» Explore the material:
1 > In the forum thread on armored assailant training, what term was used in bulletman training for the verbal confrontation that preceded an attack?
2 > Carry on the forum thread on armored assailant training in To-Shin Do, starting after its final sentence.

» Extract provided:
Umm... not speaking as a moderator here, just as a concerned participent in this thread.

Maybe we should kind of leave all the other issues about whether Toshindo or Bujinkan now or in the old days is better, etc outside of this conversation and keep talking about the use of armored assailent scenario training in Toshindo.

 :asian:


----------



## Connovar (Apr 25, 2005)

Sounds like a good idea to me as this thread is getting distracted. Has anyone here actually done the bulletman in Steve Hayes program. The bulletmen at RMCAT attack in an unscripted manner and the individual has to fight them off using whatever method they find best. Is that how Hayes does it or does he for example use the padded assailant as an opportunity to go full contact yet using a specific technique?


----------



## Deaf (Apr 25, 2005)

I don't know if you missed the previous post however, SKH does NOT teach or implement the "bulletman" training within his program.  He uses the "red man" suit from macho which I have participated in during their testing procedures for rank when I was training with them 

All that was done was the red man dude attacked the the student who was being tested for their next rank.  Specific attacks were used to meet the specific requirments for the next rank the student was testing for.

That was all it was.  I don't know if that is still the way it is being used today.


----------



## Michael Stinson (Apr 25, 2005)

From Mr. Hayes:

http://www.quest-l.com/collection/peyton.php

In To-Shin Do we do utilize various training equipment as ONE tool to our training.  Depending upon the level of training students may be asked to use gloves, chest protectors, head and face protection, arm/shin protection, etc.  These are in no way used all the time...they are for one specific type of training.

I do know the Redman suit has been utilized in Dayton during graduations, and likely it is used at other times, but I personally have not seen it brought out all that often.  The standard equipment as I mentioned above is far more common.

There are pros and cons to all types of training.  One must understand the limitations of the various methods and what you are gaining/losing while utilizing each.


----------



## Connovar (Apr 25, 2005)

It sounds like a reasonable way to provide some higher degrees of contact during the training process. Does the person in the redman suit resist in any significant manner during the testing process using the suits.

Another thing in bulletman training was the use of what termed "woofing"
The defender was always faced initially with various levels of verbal confrontation meant to confuse or intimidate prior to attack. Inappropriate response would always draw an attack. An appropriate response may or may not prevent an actual attack. Is something like this also being done with the redman suit?


----------



## Michael Stinson (Apr 25, 2005)

Connovar said:
			
		

> Another thing in bulletman training was the use of what termed "woofing"
> The defender was always faced initially with various levels of verbal confrontation meant to confuse or intimidate prior to attack. Inappropriate response would always draw an attack. An appropriate response may or may not prevent an actual attack. Is something like this also being done with the redman suit?


I can't speak for the redman suit exercises they do in Dayton as we personally don't have one in my school and I haven't really done much with them while visiting Dayton...but the idea of 'woofing' is certainly utilized. I encourage my students to play with all sorts of scenarios and methods of 'interviewing'.

'Hey...got the time?'
'Spare change mister?' - as he edges closer.
'Know the way to the bus stations?
Bump as they pass by one another.
'What are you looking at?!'
Etc.

I encourage the uke to sometimes walk away based on how the encounter develops. In some of the training I have done we have 'closed door' sessions where we pull out heavier language.

» Recorded information:
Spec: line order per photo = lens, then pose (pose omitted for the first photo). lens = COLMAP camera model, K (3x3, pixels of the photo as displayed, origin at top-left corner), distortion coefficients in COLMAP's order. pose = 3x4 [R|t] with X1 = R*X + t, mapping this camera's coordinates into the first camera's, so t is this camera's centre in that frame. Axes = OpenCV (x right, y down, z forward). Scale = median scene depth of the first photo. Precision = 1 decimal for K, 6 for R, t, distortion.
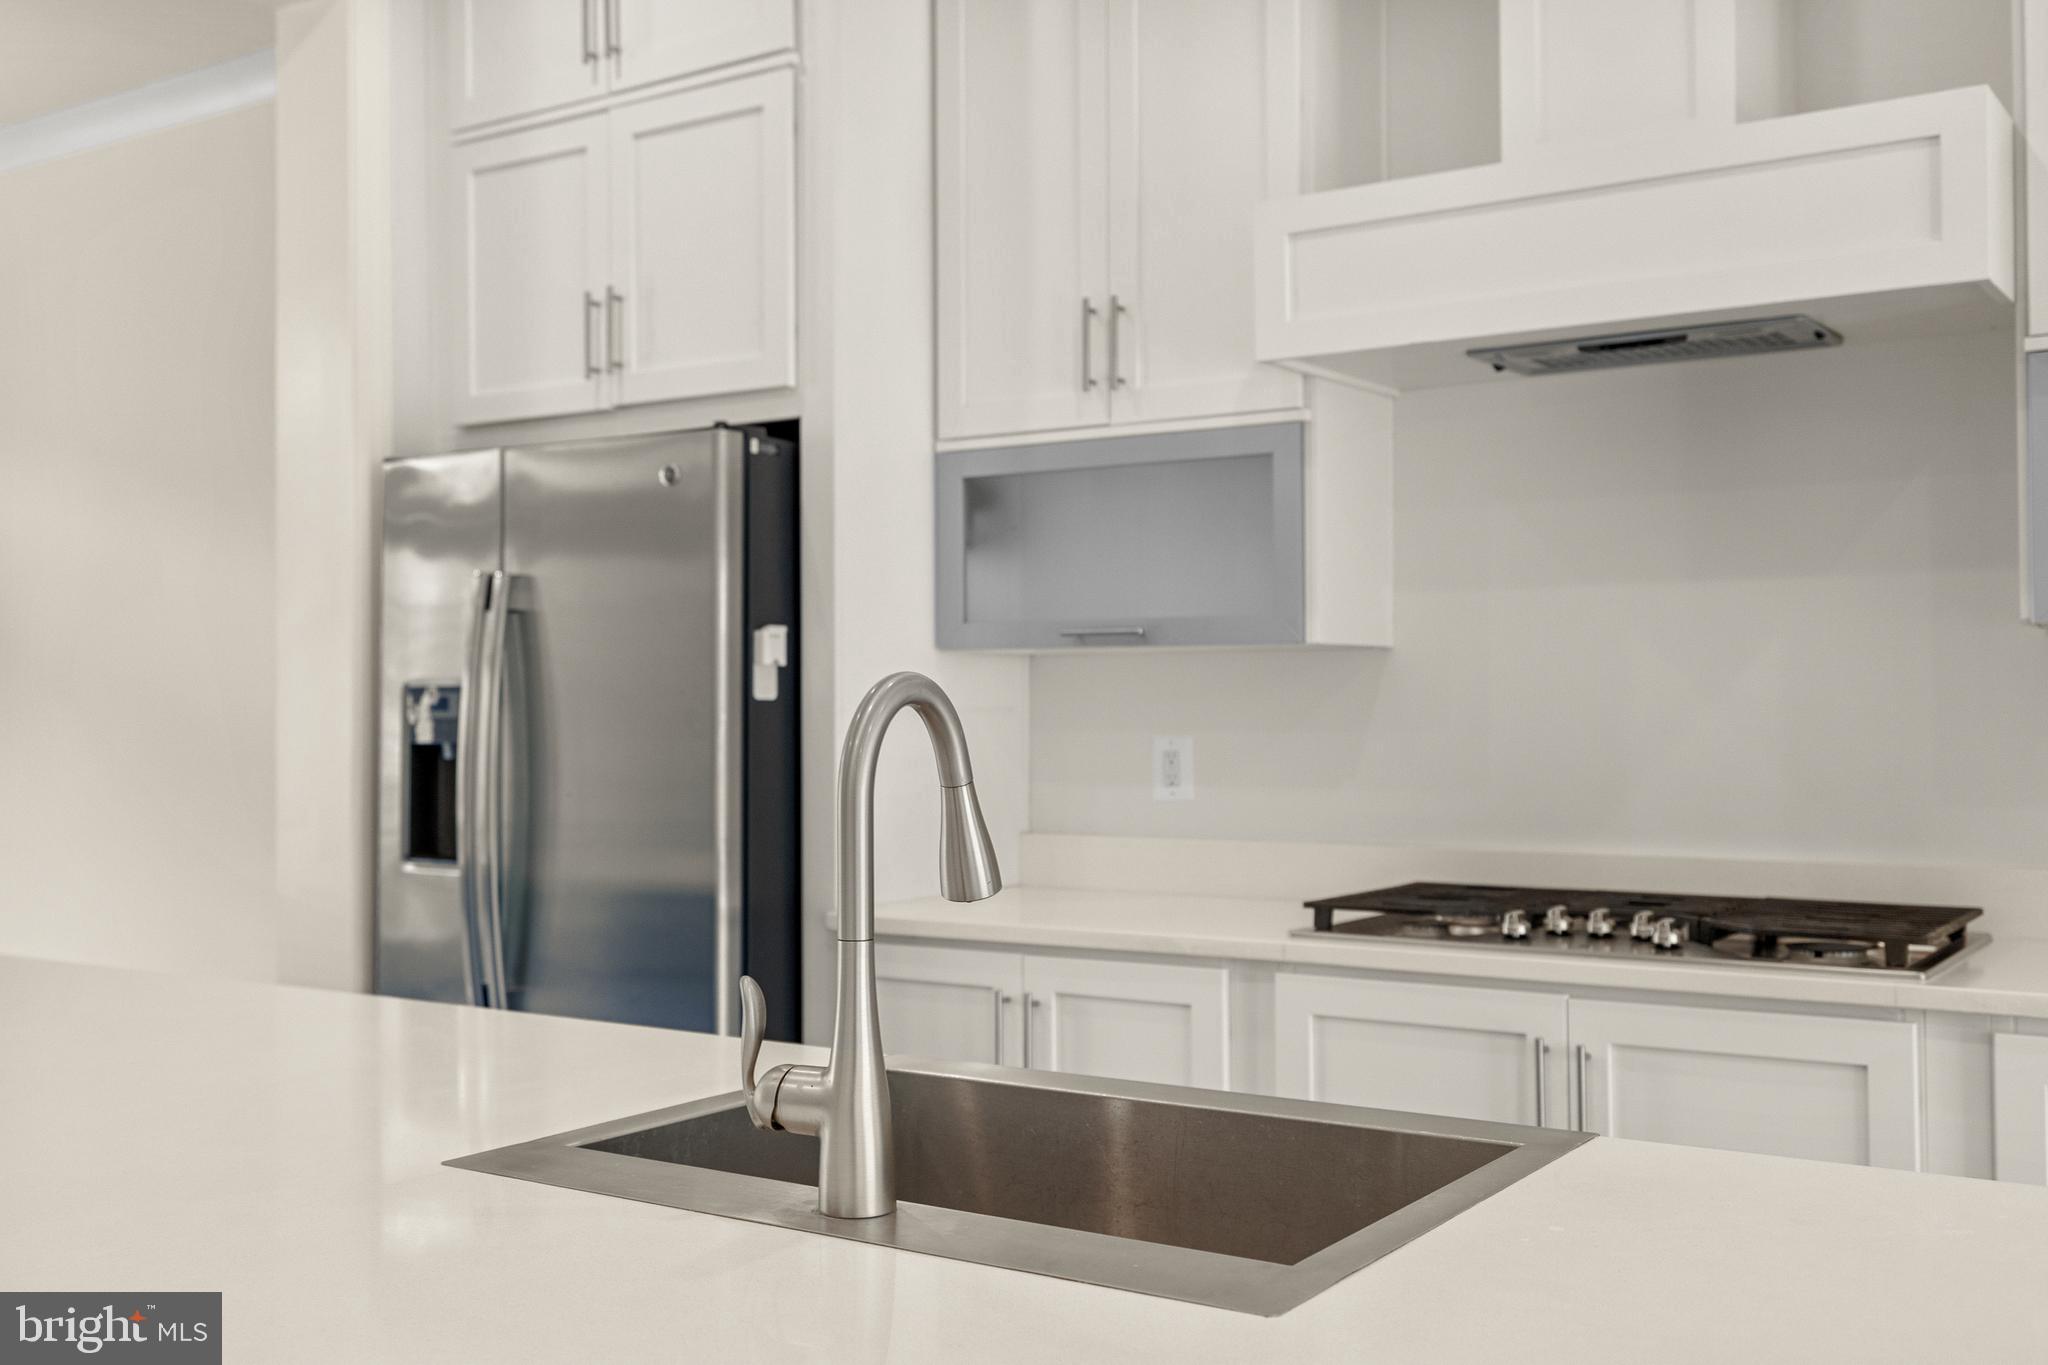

» Answers for the exercise:
1 > Woofing.

2 >
We often get loud...try to startle the uke as the attack occurs...lots of other fun stuff. Again these are more tools to play with...not the only methods of training.


----------



## Connovar (Apr 25, 2005)

Sounds you are doing some good work there. Steve was one of the best instructors I had in over 35 years of MA and you are lucky you get train with him. Take care.


----------



## Shogun (Apr 25, 2005)

I do not like the idea of a padded suit. while it can give you an idea of how hard you area capable of hitting, there is a major con.

when police get certified to carry a Tazer, or OC spray, they have to be on the recieving end so they know what it feels like, and what they are capable of doing. I beleive Taijutsu (and all martial arts) should be the same way. If you want to beat on something, buy a punching bag.


----------



## Connovar (Apr 25, 2005)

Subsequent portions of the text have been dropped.